## What is being asked
Turn the lines below into a JSON list of strings, one string per line, skipping any blank lines and leaving out the pictures.

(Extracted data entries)
________
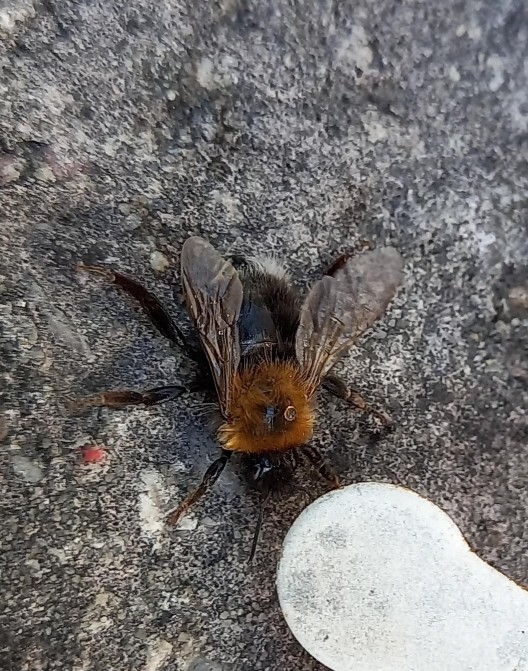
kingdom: Animalia
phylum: Arthropoda
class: Insecta
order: Hymenoptera
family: Apidae
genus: Bombus
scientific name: Bombus hypnorum
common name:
________
## In response
[
  "kingdom: Animalia",
  "phylum: Arthropoda",
  "class: Insecta",
  "order: Hymenoptera",
  "family: Apidae",
  "genus: Bombus",
  "scientific name: Bombus hypnorum",
  "common name:"
]